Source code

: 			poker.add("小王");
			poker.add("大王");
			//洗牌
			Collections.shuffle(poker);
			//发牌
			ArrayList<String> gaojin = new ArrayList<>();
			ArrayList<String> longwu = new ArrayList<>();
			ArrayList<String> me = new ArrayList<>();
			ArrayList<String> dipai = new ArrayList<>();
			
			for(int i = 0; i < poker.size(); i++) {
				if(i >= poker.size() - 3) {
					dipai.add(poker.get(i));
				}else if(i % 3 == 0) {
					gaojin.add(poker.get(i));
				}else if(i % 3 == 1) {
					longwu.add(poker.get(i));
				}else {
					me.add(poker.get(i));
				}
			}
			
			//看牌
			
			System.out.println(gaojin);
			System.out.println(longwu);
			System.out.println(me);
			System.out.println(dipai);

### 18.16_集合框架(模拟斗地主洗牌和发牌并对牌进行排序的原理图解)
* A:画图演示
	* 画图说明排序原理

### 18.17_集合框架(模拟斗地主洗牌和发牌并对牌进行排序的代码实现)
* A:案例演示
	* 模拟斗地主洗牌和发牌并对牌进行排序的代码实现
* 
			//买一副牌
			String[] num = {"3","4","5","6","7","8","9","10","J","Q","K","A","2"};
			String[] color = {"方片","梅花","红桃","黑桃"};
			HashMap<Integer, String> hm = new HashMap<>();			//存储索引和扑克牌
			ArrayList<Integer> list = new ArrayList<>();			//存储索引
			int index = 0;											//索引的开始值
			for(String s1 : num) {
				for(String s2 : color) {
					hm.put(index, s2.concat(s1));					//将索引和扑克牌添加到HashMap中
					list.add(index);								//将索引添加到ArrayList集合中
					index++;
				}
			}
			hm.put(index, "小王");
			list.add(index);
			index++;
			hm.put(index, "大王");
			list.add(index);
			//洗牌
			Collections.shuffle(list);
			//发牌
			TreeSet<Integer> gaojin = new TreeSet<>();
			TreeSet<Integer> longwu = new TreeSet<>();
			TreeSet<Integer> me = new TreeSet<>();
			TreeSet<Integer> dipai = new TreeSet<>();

# PROBLEM TO SOLVE
The answer is to be the lines from the one holding "dipai.add(poker.get(i));" through the end of the data above, transcribed character for character, both ends included.

# TASK RESULT
					dipai.add(poker.get(i));
				}else if(i % 3 == 0) {
					gaojin.add(poker.get(i));
				}else if(i % 3 == 1) {
					longwu.add(poker.get(i));
				}else {
					me.add(poker.get(i));
				}
			}
			
			//看牌
			
			System.out.println(gaojin);
			System.out.println(longwu);
			System.out.println(me);
			System.out.println(dipai);

### 18.16_集合框架(模拟斗地主洗牌和发牌并对牌进行排序的原理图解)
* A:画图演示
	* 画图说明排序原理

### 18.17_集合框架(模拟斗地主洗牌和发牌并对牌进行排序的代码实现)
* A:案例演示
	* 模拟斗地主洗牌和发牌并对牌进行排序的代码实现
* 
			//买一副牌
			String[] num = {"3","4","5","6","7","8","9","10","J","Q","K","A","2"};
			String[] color = {"方片","梅花","红桃","黑桃"};
			HashMap<Integer, String> hm = new HashMap<>();			//存储索引和扑克牌
			ArrayList<Integer> list = new ArrayList<>();			//存储索引
			int index = 0;											//索引的开始值
			for(String s1 : num) {
				for(String s2 : color) {
					hm.put(index, s2.concat(s1));					//将索引和扑克牌添加到HashMap中
					list.add(index);								//将索引添加到ArrayList集合中
					index++;
				}
			}
			hm.put(index, "小王");
			list.add(index);
			index++;
			hm.put(index, "大王");
			list.add(index);
			//洗牌
			Collections.shuffle(list);
			//发牌
			TreeSet<Integer> gaojin = new TreeSet<>();
			TreeSet<Integer> longwu = new TreeSet<>();
			TreeSet<Integer> me = new TreeSet<>();
			TreeSet<Integer> dipai = new TreeSet<>();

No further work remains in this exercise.